▶ **SUPPLIED TEXT**:
== == ==

Compensation of Directors

Members of the Board of Directors are compensated at the rate of 500 shares of our common stock per fiscal quarter.  We may elect to issue additional stock options to such persons from time to time.  
 
Pension, Retirement or Similar Benefit Plans

There are no arrangements or plans in which the Company provides pension, retirement or similar benefits for directors or executive officers.  We have no material bonus or profit sharing plans pursuant to which cash or non-cash compensation is or may be paid to our directors or executive officers, except that stock options may be granted at the discretion of the board of directors or a committee thereof.

== == ==

▶ **TASK 1**:
How would you render this sentence from the director compensation text in Spanish: "Members of the Board of Directors are compensated at the rate of 500 shares of our common stock per fiscal quarter."
▶ **TASK 2**:
The director compensation text says there are no material bonus or profit sharing plans. According to the text, how could directors or executive officers still receive compensation beyond that?
▶ **TASK 3**:
Could you write what follows the last sentence of the director compensation text, continuing it in the same style?

▶ **THE DATA**:

== == ==

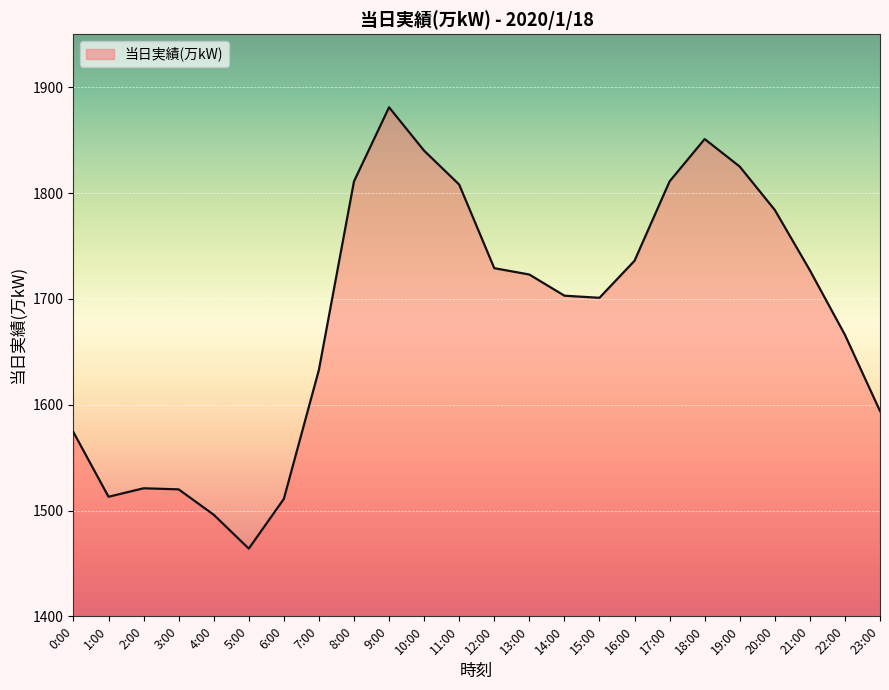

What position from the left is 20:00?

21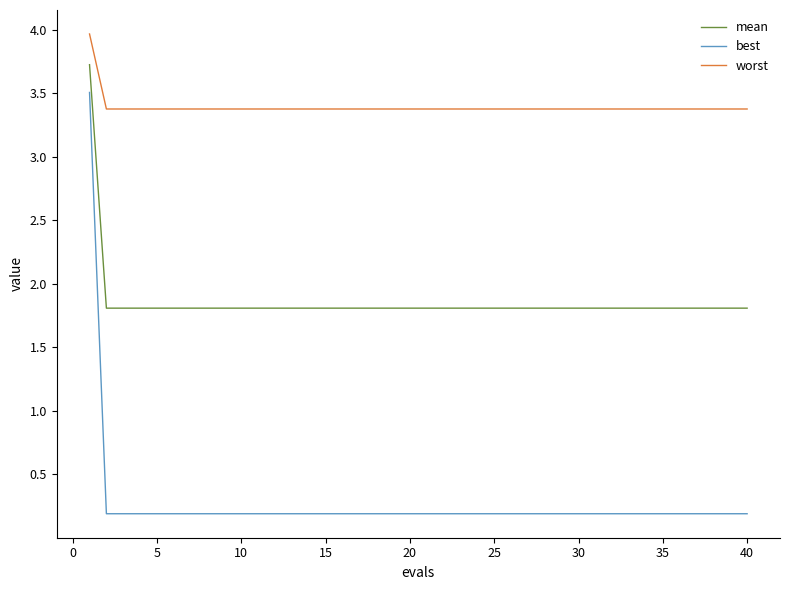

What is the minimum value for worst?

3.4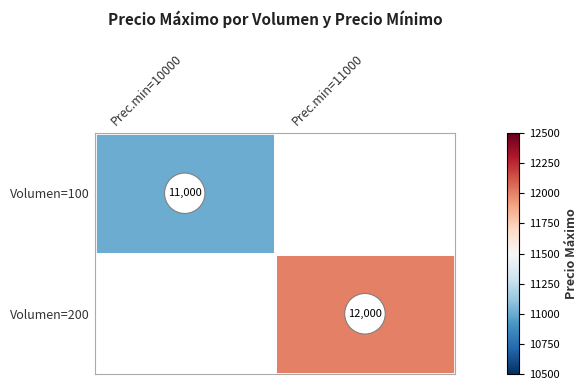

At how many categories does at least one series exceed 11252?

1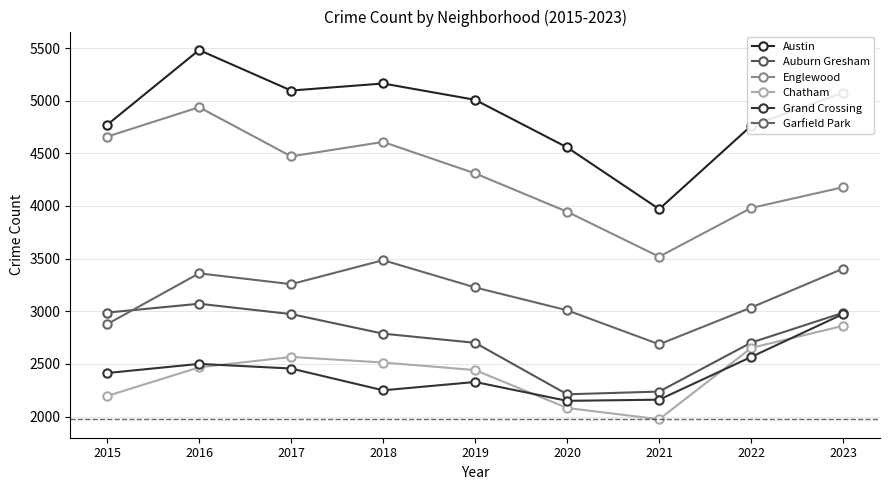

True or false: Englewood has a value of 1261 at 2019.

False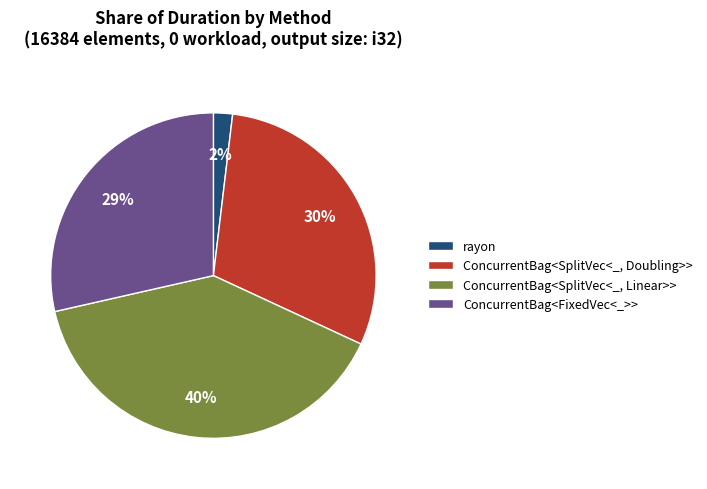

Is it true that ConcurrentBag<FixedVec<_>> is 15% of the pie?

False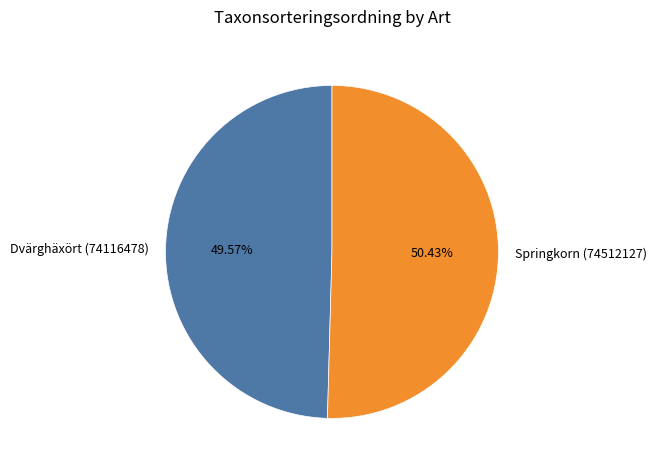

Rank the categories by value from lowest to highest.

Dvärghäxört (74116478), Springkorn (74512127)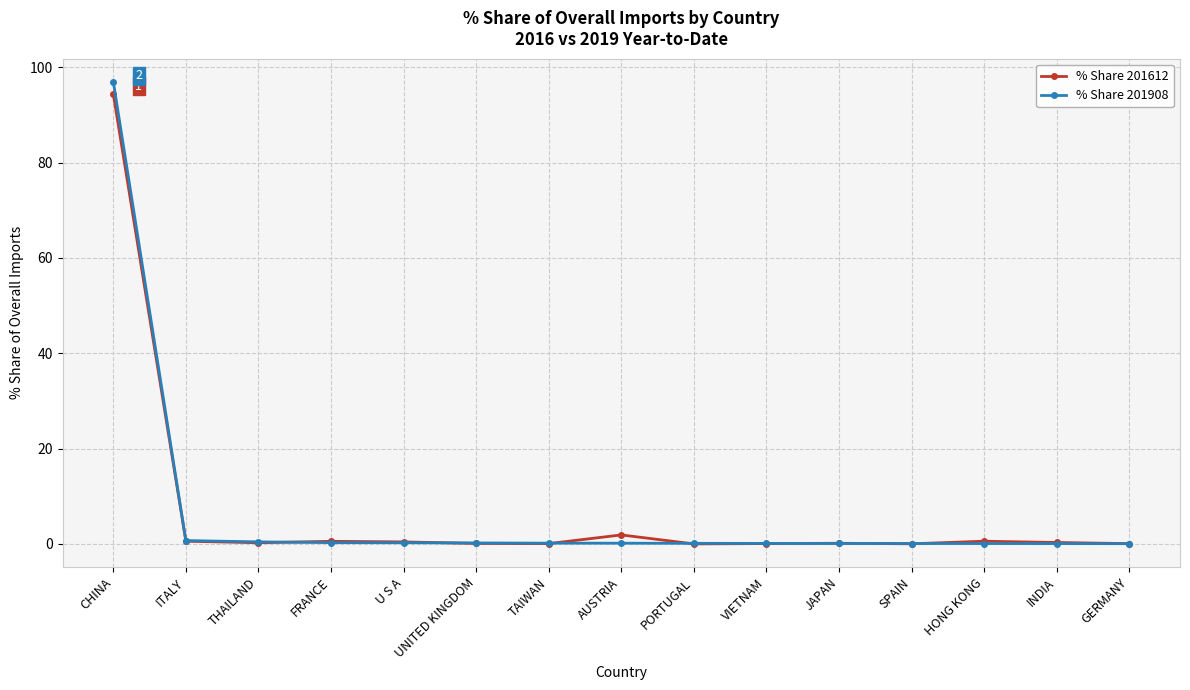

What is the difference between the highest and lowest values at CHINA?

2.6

== == ==

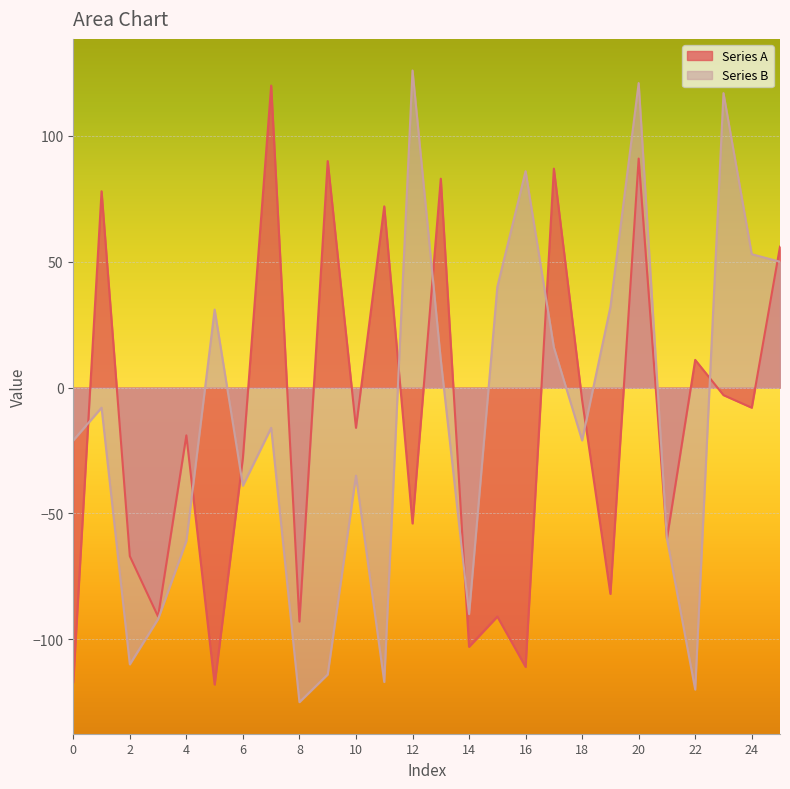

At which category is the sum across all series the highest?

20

== == ==

▶ **FINAL ANSWER 1**:
Los miembros del Consejo de Administración son remunerados a razón de 500 de nuestras acciones ordinarias por trimestre fiscal.

▶ **FINAL ANSWER 2**:
The text makes one exception: stock options may be granted at the discretion of the board of directors or a committee thereof. It also says the company may elect to issue additional stock options to directors from time to time.

▶ **FINAL ANSWER 3**:
ITEM 12.  SECURITY OWNERSHIP OF CERTAIN BENEFICIAL OWNERS AND MANAGEMENT

The following table sets forth, as of December 31, 2015, certain information with respect to the beneficial ownership of our common stock by each stockholder known by us to be the beneficial owner of more than 5% of our common stock and by each of our current directors and executive officers. Each person has sole voting and investment power with respect to the shares of common stock. Beneficial ownership consists of a direct interest in the shares of common stock.

Title of class
 
Name and address of
beneficial owner
 
Amount and nature of
beneficial ownership
 
 Percent of
class
Common stock
 
Joseph Lu
20550 SW 115th Ave
Tualatin, OR 97062
 
19,350,036
  (a)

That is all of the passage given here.